In traditional cloning, an insert is ligated to a backbone to create a circular piece of DNA called a vector. Typically, the insert and backbone are cut with special proteins called restriction enzymes (more about those in Module 2!) that yield complementary overhangs at the ends of the two pieces of DNA. The enzyme DNA ligase then chemically bonds the insert and backbone together by catalyzing formation of a phosphodiester bond. Ligated vectors are selected in bacteria by including an antibiotic resistance marker on the backbone, and growing the bacteria in said antibiotic. (We’ll say more about that procedure below.) This method is especially suitable for cloning with the purpose of creating a well-defined piece of DNA. [MAKE FIGURE OR BORROW BPE?]

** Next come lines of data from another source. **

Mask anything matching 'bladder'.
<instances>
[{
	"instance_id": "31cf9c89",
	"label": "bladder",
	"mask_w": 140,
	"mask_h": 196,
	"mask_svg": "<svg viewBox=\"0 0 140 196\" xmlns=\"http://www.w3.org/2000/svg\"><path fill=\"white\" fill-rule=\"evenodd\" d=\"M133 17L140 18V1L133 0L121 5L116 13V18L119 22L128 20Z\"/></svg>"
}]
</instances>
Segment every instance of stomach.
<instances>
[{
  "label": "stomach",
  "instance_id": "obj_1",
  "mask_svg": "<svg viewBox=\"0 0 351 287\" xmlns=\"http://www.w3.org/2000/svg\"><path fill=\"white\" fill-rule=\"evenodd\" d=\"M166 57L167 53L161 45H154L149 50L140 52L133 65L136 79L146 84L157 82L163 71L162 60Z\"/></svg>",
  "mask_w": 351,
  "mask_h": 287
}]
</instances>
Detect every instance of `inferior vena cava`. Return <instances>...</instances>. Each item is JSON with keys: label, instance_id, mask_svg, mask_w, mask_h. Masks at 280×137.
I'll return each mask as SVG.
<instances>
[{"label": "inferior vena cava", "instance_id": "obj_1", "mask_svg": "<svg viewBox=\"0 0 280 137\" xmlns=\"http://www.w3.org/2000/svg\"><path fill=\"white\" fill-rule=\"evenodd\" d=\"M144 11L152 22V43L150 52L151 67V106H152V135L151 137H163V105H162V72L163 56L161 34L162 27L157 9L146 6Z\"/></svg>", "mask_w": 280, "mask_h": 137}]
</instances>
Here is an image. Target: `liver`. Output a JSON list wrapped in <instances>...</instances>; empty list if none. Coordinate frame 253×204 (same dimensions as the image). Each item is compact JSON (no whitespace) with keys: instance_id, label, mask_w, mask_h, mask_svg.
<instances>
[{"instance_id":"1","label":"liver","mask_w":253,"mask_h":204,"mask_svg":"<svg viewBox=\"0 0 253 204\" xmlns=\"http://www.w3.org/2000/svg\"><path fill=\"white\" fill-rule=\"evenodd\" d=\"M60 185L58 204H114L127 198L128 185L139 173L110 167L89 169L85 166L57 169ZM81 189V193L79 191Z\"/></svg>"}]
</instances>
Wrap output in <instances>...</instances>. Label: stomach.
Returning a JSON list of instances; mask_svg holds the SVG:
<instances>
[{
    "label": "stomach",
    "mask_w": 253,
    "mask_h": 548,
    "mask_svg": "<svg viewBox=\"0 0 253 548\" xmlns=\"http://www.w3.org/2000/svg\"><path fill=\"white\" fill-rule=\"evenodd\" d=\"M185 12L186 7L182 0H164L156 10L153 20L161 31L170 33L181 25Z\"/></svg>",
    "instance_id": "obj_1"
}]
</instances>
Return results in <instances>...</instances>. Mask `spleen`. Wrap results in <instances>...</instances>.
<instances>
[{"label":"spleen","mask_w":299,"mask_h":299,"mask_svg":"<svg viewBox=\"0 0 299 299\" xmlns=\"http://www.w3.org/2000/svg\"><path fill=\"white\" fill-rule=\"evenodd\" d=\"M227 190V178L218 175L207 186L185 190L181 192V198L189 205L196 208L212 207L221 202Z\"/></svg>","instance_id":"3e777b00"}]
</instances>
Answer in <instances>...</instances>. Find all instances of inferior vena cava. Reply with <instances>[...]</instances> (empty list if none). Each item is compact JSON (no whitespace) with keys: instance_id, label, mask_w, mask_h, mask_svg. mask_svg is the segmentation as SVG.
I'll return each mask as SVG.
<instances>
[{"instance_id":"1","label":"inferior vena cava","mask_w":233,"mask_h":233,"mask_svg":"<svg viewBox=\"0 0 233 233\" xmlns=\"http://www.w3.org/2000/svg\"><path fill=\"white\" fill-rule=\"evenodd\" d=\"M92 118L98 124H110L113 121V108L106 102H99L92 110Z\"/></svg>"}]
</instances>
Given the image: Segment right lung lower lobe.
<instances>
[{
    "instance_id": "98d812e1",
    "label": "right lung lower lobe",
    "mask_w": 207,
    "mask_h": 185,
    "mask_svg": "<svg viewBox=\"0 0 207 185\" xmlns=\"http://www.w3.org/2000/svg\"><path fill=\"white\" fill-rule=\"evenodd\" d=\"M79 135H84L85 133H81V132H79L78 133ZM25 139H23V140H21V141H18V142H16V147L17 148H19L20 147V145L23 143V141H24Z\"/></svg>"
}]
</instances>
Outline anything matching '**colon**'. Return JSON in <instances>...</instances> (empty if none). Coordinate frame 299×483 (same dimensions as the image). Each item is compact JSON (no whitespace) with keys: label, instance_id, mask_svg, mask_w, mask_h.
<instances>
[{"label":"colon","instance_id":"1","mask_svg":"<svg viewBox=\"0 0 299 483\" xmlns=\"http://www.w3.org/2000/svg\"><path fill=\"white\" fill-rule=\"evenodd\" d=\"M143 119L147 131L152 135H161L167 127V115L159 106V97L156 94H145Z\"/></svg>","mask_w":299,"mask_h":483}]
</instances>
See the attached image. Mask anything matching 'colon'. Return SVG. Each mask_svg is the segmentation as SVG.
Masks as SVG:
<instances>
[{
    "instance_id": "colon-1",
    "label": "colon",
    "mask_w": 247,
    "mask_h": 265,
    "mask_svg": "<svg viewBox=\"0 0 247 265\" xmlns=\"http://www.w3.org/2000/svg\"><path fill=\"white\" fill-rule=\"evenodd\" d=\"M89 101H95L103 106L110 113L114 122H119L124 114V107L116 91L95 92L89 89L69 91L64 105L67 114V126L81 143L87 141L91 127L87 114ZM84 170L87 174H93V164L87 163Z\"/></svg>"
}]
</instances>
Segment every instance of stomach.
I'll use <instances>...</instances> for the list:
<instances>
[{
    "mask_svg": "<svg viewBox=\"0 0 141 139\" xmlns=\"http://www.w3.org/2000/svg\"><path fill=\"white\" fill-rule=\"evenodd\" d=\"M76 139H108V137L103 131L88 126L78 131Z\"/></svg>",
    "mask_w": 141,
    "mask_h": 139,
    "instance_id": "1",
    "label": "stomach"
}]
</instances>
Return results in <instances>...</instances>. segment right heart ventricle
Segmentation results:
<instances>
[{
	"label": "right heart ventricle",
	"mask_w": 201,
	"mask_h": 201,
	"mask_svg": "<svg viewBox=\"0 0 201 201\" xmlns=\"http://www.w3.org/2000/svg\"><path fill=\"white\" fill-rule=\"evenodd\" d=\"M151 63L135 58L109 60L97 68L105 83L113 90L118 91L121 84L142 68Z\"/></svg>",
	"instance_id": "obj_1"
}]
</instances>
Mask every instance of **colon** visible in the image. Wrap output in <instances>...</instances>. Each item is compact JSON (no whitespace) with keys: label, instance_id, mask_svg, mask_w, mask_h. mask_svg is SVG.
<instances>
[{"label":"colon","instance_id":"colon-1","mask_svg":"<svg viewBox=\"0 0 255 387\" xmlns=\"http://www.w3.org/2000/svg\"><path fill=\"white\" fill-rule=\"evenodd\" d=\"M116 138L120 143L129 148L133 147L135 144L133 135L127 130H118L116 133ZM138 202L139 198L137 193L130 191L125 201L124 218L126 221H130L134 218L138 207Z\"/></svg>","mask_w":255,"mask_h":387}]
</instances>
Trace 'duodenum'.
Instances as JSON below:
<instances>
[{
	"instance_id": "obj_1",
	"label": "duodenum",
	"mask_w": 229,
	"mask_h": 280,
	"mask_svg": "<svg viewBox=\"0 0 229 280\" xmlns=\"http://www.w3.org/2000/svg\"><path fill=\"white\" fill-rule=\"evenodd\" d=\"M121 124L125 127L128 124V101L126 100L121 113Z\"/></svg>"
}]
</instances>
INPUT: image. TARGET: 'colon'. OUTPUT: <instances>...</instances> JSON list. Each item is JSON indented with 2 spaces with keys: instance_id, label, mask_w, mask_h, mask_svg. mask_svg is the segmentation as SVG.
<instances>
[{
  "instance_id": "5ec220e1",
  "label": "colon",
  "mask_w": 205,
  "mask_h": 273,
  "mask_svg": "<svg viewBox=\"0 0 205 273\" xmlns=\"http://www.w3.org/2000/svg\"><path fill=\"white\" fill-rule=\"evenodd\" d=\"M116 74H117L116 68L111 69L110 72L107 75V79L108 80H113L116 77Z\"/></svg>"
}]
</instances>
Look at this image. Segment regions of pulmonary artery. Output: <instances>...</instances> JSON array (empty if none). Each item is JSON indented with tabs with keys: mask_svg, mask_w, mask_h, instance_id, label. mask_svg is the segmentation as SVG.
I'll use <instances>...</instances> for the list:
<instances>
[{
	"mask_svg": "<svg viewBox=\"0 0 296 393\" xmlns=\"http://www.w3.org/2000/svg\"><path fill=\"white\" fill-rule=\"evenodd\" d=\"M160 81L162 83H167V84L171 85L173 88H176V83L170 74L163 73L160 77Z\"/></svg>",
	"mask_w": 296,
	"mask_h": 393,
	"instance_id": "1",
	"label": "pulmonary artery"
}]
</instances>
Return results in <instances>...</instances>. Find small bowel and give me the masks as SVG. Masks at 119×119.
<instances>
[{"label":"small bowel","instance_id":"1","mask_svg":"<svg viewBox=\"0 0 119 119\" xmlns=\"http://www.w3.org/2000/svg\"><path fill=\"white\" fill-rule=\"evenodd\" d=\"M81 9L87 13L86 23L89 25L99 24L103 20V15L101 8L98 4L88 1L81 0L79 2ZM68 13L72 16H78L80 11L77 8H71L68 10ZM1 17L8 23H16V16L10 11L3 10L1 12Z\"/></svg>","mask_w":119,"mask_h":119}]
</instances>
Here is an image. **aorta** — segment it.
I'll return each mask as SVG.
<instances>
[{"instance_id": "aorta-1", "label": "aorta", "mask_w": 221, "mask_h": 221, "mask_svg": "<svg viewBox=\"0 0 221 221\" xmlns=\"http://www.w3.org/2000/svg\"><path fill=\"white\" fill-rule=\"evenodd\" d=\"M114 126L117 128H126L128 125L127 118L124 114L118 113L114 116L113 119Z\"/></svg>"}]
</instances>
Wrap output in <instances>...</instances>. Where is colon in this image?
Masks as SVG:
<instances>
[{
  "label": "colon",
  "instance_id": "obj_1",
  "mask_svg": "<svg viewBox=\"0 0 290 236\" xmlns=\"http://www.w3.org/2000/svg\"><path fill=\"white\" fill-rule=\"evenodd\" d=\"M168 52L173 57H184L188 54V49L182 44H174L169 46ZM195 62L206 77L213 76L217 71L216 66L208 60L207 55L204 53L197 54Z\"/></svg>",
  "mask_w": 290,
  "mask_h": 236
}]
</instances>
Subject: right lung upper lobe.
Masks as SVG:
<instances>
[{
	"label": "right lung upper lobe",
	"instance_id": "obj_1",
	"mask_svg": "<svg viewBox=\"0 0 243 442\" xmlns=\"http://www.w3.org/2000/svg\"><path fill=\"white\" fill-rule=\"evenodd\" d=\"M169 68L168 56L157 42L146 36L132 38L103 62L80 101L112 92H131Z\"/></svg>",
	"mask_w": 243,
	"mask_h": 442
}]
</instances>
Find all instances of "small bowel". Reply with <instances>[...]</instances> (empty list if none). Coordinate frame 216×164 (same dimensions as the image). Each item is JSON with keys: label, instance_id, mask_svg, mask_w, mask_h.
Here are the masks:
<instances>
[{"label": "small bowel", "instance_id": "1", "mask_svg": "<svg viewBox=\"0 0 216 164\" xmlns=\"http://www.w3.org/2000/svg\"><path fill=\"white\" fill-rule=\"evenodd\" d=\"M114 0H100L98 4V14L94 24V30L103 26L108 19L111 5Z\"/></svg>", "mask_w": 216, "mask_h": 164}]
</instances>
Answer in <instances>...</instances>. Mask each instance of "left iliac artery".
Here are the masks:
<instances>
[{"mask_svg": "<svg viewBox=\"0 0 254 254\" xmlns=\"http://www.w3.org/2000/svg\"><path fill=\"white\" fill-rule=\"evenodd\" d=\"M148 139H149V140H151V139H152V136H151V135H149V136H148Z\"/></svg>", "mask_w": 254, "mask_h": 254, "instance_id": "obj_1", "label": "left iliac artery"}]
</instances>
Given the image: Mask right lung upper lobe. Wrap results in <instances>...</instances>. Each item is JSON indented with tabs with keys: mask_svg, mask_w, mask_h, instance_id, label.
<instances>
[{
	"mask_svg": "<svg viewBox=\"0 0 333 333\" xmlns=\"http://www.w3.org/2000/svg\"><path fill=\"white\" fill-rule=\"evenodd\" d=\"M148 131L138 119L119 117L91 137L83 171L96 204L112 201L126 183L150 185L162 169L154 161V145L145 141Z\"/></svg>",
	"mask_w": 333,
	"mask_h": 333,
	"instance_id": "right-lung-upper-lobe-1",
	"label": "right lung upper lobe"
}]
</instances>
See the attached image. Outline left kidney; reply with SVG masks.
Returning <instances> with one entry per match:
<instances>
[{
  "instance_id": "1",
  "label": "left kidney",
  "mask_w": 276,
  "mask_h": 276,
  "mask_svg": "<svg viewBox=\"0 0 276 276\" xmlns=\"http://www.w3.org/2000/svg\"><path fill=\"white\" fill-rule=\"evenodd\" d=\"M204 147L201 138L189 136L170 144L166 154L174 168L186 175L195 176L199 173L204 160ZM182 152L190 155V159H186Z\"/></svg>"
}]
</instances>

When diverse products must be cloned for subsequent analysis, as in our case, we would like to omit some steps from the above workflow. A few methods exist for cloning PCR products directly. The most popular approach is dubbed TA cloning, and it exploits the fact that polymerases such as Taq add an adenine to the 3’ end of PCR products. This single-base overhang alone can be used in a process very much like traditional cloning. Recall, however, that we used Pfu polymerase precisely for its precision, to improve our chance of successful amplification from a “difficult” sample such as stool. Pfu has proofreading capabilities, meaning that it doesn’t add spurious adenines.
Pieces of DNA that do not share complementary overhangs, that indeed have no overhangs at all but instead have blunt ends, can also be ligated together. Here the biology of DNA topoisomerase I is exploited. The backbone includes a CCCTT sequence, which is cut by the topoisomerase, resulting in so-called two vector arms. The vector arms remain bound to the topoisomerase, and can ligate back to each other or to a newly introduced insert sequence. The reaction mixture – buffer, vector arms, and insert (in our case the PCR from M1D3) – is then added to bacteria.
[SHOW KIT FIGURE]
Bacteria can take up foreign DNA in a process called transformation, during which a single plasmid enters a bacterium and, once inside, replicates and expresses the genes it encodes. Most bacteria do not exist in a transformation-ready state, but can be made permeable to foreign DNA -- by chemical or other means -- and are then termed competent. After transformation, the bacteria are plated on an antibiotic-containing agar medium. In your case, the vector arms have an ampicillin resistance gene, and thus only bacteria that took up the vector can grow on ampicillin-containing plates, while untransformed cells will die before they can form a colony. Notice that a vector-containing bacterium will grow whether or not that vector contains a PCR product insert. [FIGURE]
We would rather not waste our time analyzing colonies that contain pure vector DNA! Thus, the reaction mixture is added to a particular strain of bacteria that has a mutation in a metabolic gene, but also a complementation sequence that counteracts the mutation. These bacteria can be grown on a special medium that results in a blue hue to the cell colonies. If an insert is ligated to the vector arms, the complementation is disrupted, and colonies appear white (or sometimes light blue) in hue due to the dysfunctional gene. Specifically, the mutant enzyme cannot cleave the substrate that is present in the media, and thus no colored product is formed.
One final piece of engineering that makes this particular blunt-end cloning approach possible is the use of bacteria that express Cre recombinase. The action of this enzyme, which recombines DNA at particular target sequences on the vector arms (loxP sites), is what makes the linear DNA (vector arm-insert-vector arm) into a circular plasmid that can be readily replicated in and isolated from bacteria.
So today you’ll ligate and transform your PCR product pool, but only after visualizing that everything looks as expected on an agarose gel. Next time you will isolate DNA clones from individual colonies and send them off for sequencing. Then we’ll be just one step away from knowing what bacteria (a sampling of them, in any case!) are present in each gull sample.
Part 1: Gel electrophoresis of PCR products
You will use a 1% agarose gel to run your three PCRs from last time, as well as a reference lane of molecular weight markers (also called a DNA ladder).
- Add 3 μL of loading dye to each of three eppendorf tubes. No need to change tips in between.
- Loading dye contains xylene cyanol as a tracking dye to follow the progress of the electrophoresis (so you don’t run the smallest fragments off the end of your gel!) as well as glycerol to help the samples sink into the well.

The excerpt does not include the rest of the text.